Hah, my second topic within a few days of the other.

An opportunity cropped up where I am able to get my hands on a pair of Thiel CS2s for a good deal. I currently own a pair of Vandersteen 2ci's, and I've read that Thiels are similarly designed and sound similar to the Vandersteens. My main questions is, would it be wise to buy the Thiels and set them up as surrounds to accompany the Vandersteens? I am inclined to stick with one brand, but this deal is what is kind of pushing to one side.

Does anyone enough experience with both of these speakers to give some input?


----------



## Otto (May 18, 2006)

I believe that Thiel and Vandersteen have similarities in that they are both phase and time aligned. I have the Vandersteen 3A Sigs, along with the VCC-5 and the VSM-1s. I like the Vandersteen surround package.

I have some limited experience with one pair of Thiels -- a friend had some, but has since moved on. I found them to be a little brighter than the Vandersteens, but must admit that it's been a while.

I lived with a pair of Definitive Technology as rears for a year or so (paired with my Vandersteen front side setup). I didn't find that using different speakers was a horrible, since, in my opinion, there's enough distance between fronts and rears for it to be not that noticable (there's also not TONS of rear audio information). So, I believe that you can get away with mismatching rears and fronts, and I also believe that the disparity between my Vandersteens and my DTs was greater than a potential disparity between a pair of Vandersteens and Thiels.

So, ultimately, it'll be up to you.

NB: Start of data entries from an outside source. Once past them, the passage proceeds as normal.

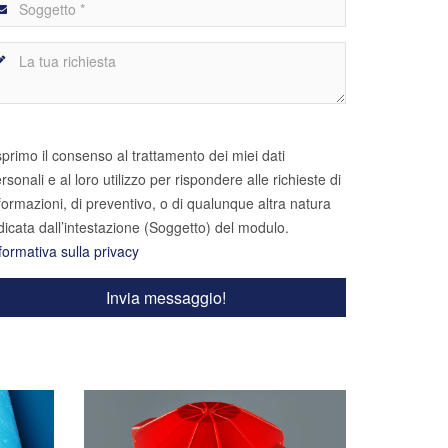
primo il consenso al trattamento dei miei dati
rsonali e al loro utilizzo per rispondere alle richieste di
formazioni, di preventivo, o di qualunque altra natura
dicata dall’intestazione (Soggetto) del modulo.
formativa sulla privacy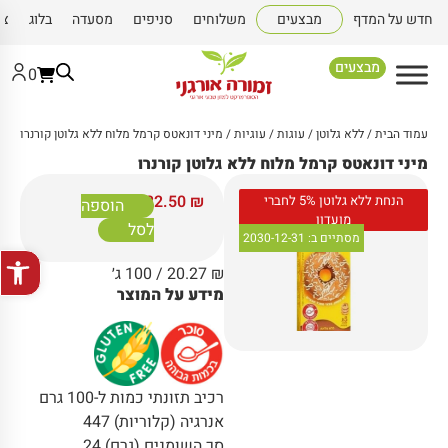
חדש על המדף
מבצעים
משלוחים
סניפים
מסעדה
בלוג
צו
מבצעים
0
עמוד הבית
/
ללא גלוטן
/
עוגות / עוגיות
/ מיני דונאטס קרמל מלוח ללא גלוטן קורנרו
מיני דונאטס קרמל מלוח ללא גלוטן קורנרו
22.50
₪
הנחת ללא גלוטן 5% לחברי
הוספה
מועדון
לסל
מסתיים ב:
2030-12-31
פתח סרגל
₪
20.27
/ 100 ג׳
מידע על המוצר
רכיב תזונתי כמות ל-100 גרם
אנרגיה (קלוריות) 447
סך השומנים (גרם) 24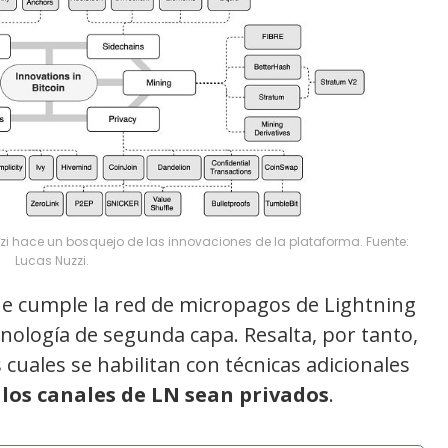
zi hace un bosquejo de las innovaciones de la plataforma. Fuente:
Lucas Nuzzi.
que cumple la red de micropagos de Lightning
nología de segunda capa. Resalta, por tanto,
 cuales se habilitan con técnicas adicionales
 los canales de LN sean privados
.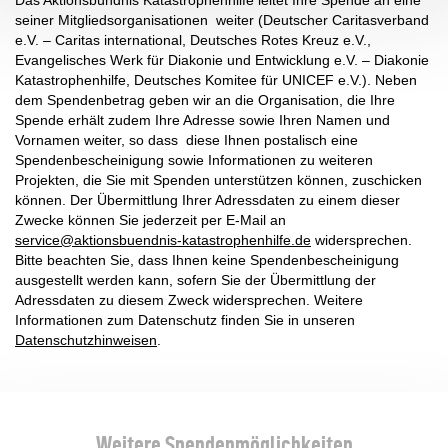
Das Aktionsbündnis Katastrophenhilfe leitet Ihre Spende an eine
seiner Mitgliedsorganisationen weiter (Deutscher Caritasverband
e.V. – Caritas international, Deutsches Rotes Kreuz e.V.,
Evangelisches Werk für Diakonie und Entwicklung e.V. – Diakonie
Katastrophenhilfe, Deutsches Komitee für UNICEF e.V.). Neben
dem Spendenbetrag geben wir an die Organisation, die Ihre
Spende erhält zudem Ihre Adresse sowie Ihren Namen und
Vornamen weiter, so dass diese Ihnen postalisch eine
Spendenbescheinigung sowie Informationen zu weiteren
Projekten, die Sie mit Spenden unterstützen können, zuschicken
können. Der Übermittlung Ihrer Adressdaten zu einem dieser
Zwecke können Sie jederzeit per E-Mail an
service
@
aktionsbuendnis-katastrophenhilfe.de
widersprechen.
Bitte beachten Sie, dass Ihnen keine Spendenbescheinigung
ausgestellt werden kann, sofern Sie der Übermittlung der
Adressdaten zu diesem Zweck widersprechen. Weitere
Informationen zum Datenschutz finden Sie in unseren
Datenschutzhinweisen
.
Weitere Spendenmöglichkeiten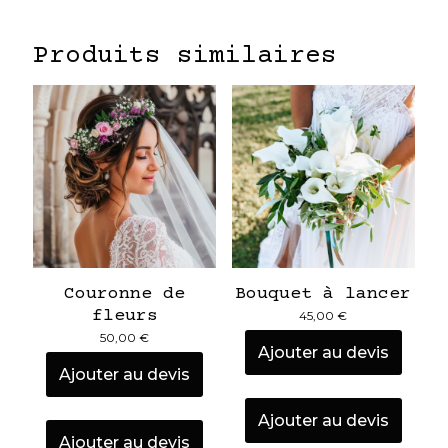
Produits similaires
Couronne de
Bouquet à lancer
fleurs
45,00
€
50,00
€
Ajouter au devis
Ajouter au devis
Ajouter au devis
Ajouter au devis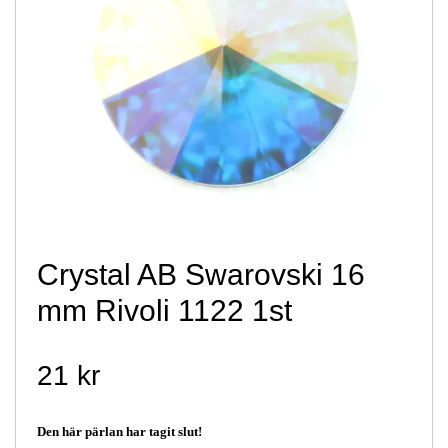
Crystal AB Swarovski 16
mm Rivoli 1122 1st
21 kr
Den här pärlan har tagit slut!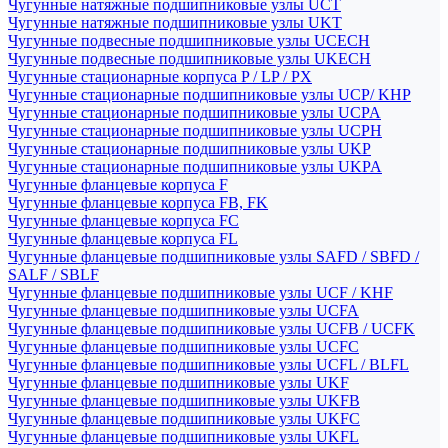
Чугунные натяжные подшипниковые узлы UCT
Чугунные натяжные подшипниковые узлы UKT
Чугунные подвесные подшипниковые узлы UCECH
Чугунные подвесные подшипниковые узлы UKECH
Чугунные стационарные корпуса P / LP / PX
Чугунные стационарные подшипниковые узлы UCP/ KHP
Чугунные стационарные подшипниковые узлы UCPA
Чугунные стационарные подшипниковые узлы UCPH
Чугунные стационарные подшипниковые узлы UKP
Чугунные стационарные подшипниковые узлы UKPA
Чугунные фланцевые корпуса F
Чугунные фланцевые корпуса FB, FK
Чугунные фланцевые корпуса FC
Чугунные фланцевые корпуса FL
Чугунные фланцевые подшипниковые узлы SAFD / SBFD /
SALF / SBLF
Чугунные фланцевые подшипниковые узлы UCF / KHF
Чугунные фланцевые подшипниковые узлы UCFA
Чугунные фланцевые подшипниковые узлы UCFB / UCFK
Чугунные фланцевые подшипниковые узлы UCFC
Чугунные фланцевые подшипниковые узлы UCFL / BLFL
Чугунные фланцевые подшипниковые узлы UKF
Чугунные фланцевые подшипниковые узлы UKFB
Чугунные фланцевые подшипниковые узлы UKFC
Чугунные фланцевые подшипниковые узлы UKFL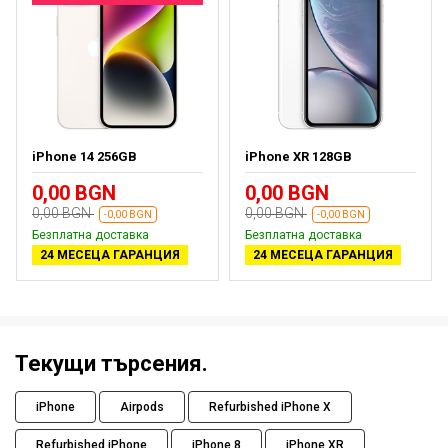
iPhone 14 256GB
iPhone XR 128GB
0,00 BGN
0,00 BGN
0,00 BGN
0,00 BGN
-0,00 BGN
-0,00 BGN
Безплатна доставка
Безплатна доставка
24 МЕСЕЦА ГАРАНЦИЯ
24 МЕСЕЦА ГАРАНЦИЯ
Текущи търсения.
iPhone
Airpods
Refurbished iPhone X
Refurbished iPhone
iPhone 8
iPhone XR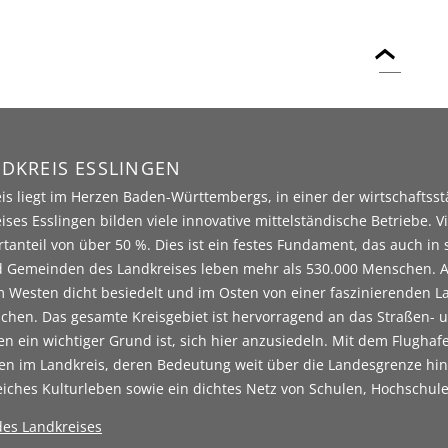
DKREIS ESSLINGEN
is liegt im Herzen Baden-Württembergs, in einer der wirtschaftss
ises Esslingen bilden viele innovative mittelständische Betriebe. V
tanteil von über 50 %. Dies ist ein festes Fundament, das auch in s
 Gemeinden des Landkreises leben mehr als 530.000 Menschen. Als 
m Westen dicht besiedelt und im Osten von einer faszinierenden Land
chen. Das gesamte Kreisgebiet ist hervorragend an das Straßen- 
 ein wichtiger Grund ist, sich hier anzusiedeln. Mit dem Flughaf
en im Landkreis, deren Bedeutung weit über die Landesgrenze hin
eiches Kulturleben sowie ein dichtes Netz von Schulen, Hochschule
 des Landkreises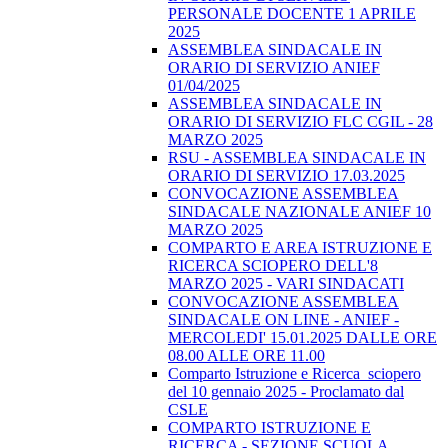
PERSONALE DOCENTE 1 APRILE
2025
ASSEMBLEA SINDACALE IN
ORARIO DI SERVIZIO ANIEF
01/04/2025
ASSEMBLEA SINDACALE IN
ORARIO DI SERVIZIO FLC CGIL - 28
MARZO 2025
RSU - ASSEMBLEA SINDACALE IN
ORARIO DI SERVIZIO 17.03.2025
CONVOCAZIONE ASSEMBLEA
SINDACALE NAZIONALE ANIEF 10
MARZO 2025
COMPARTO E AREA ISTRUZIONE E
RICERCA SCIOPERO DELL'8
MARZO 2025 - VARI SINDACATI
CONVOCAZIONE ASSEMBLEA
SINDACALE ON LINE - ANIEF -
MERCOLEDI' 15.01.2025 DALLE ORE
08.00 ALLE ORE 11.00
Comparto Istruzione e Ricerca_sciopero
del 10 gennaio 2025 - Proclamato dal
CSLE
COMPARTO ISTRUZIONE E
RICERCA - SEZIONE SCUOLA.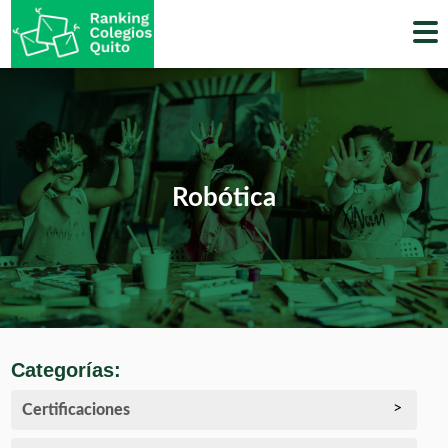
Skip
to
content
Robótica
Categorías:
Certificaciones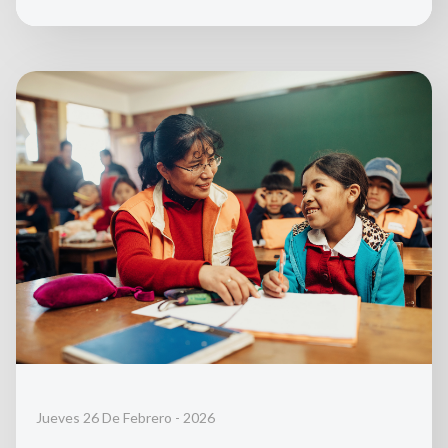
Jueves 26 De Febrero - 2026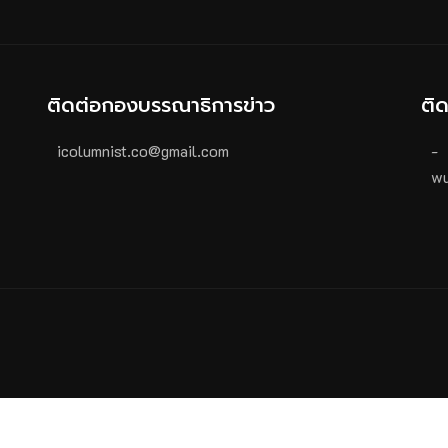
ติดต่อกองบรรณาธิการข่าว
ติ
icolumnist.co@gmail.com
-
wu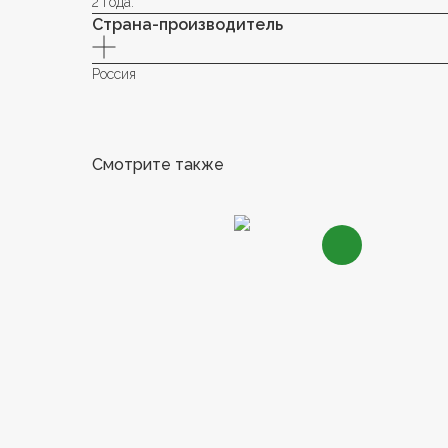
2 года.
Страна-производитель
Россия
Смотрите также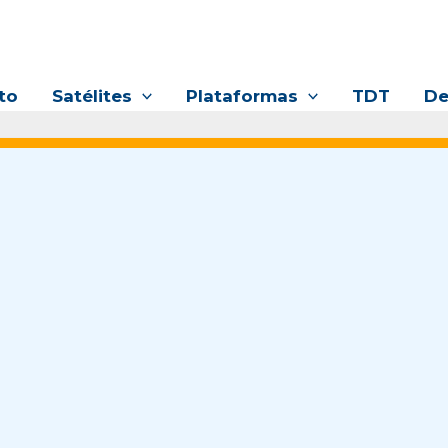
to
Satélites
Plataformas
TDT
De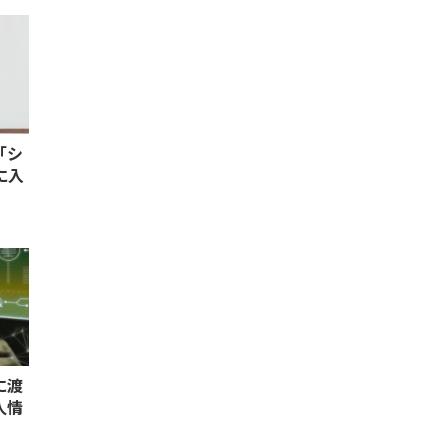
「シ
に入
に渡
人情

Personally, I would wait till a good deal comes up on Audiogon for a pair of VSM-1s to match your fronts.

Good luck either way!


----------



## lcaillo (May 2, 2006)

I think the CS2s are a fine speaker, and personally preferred them over the Vandys. I would not, however, mix them up. Try to find some speakers to match what you have, or start thinking about a complete matched set for surround sound.


----------



## superchad (Mar 7, 2008)

If it were me I would do budget surrounds and save the cash towards a matched pair, why spend real money on Thiel just to get it only half right? Many Thiel speakers are also hard to drive so think about that aswell, Many champion all matched speakers in multi channel but I bet 95% would flunk a blind test of reasonable thought out speakers no matter who makes them, I run VMPS for fronts and center and BW for all 4 surrounds and cant justify changing anything, if you knew me or my gear its easy to say I am the kind of guy who would spend the cash if needed.........but its not. I too have ised Def Tech speakers for non-critical surrounds, even used a center once and again it worked well.


----------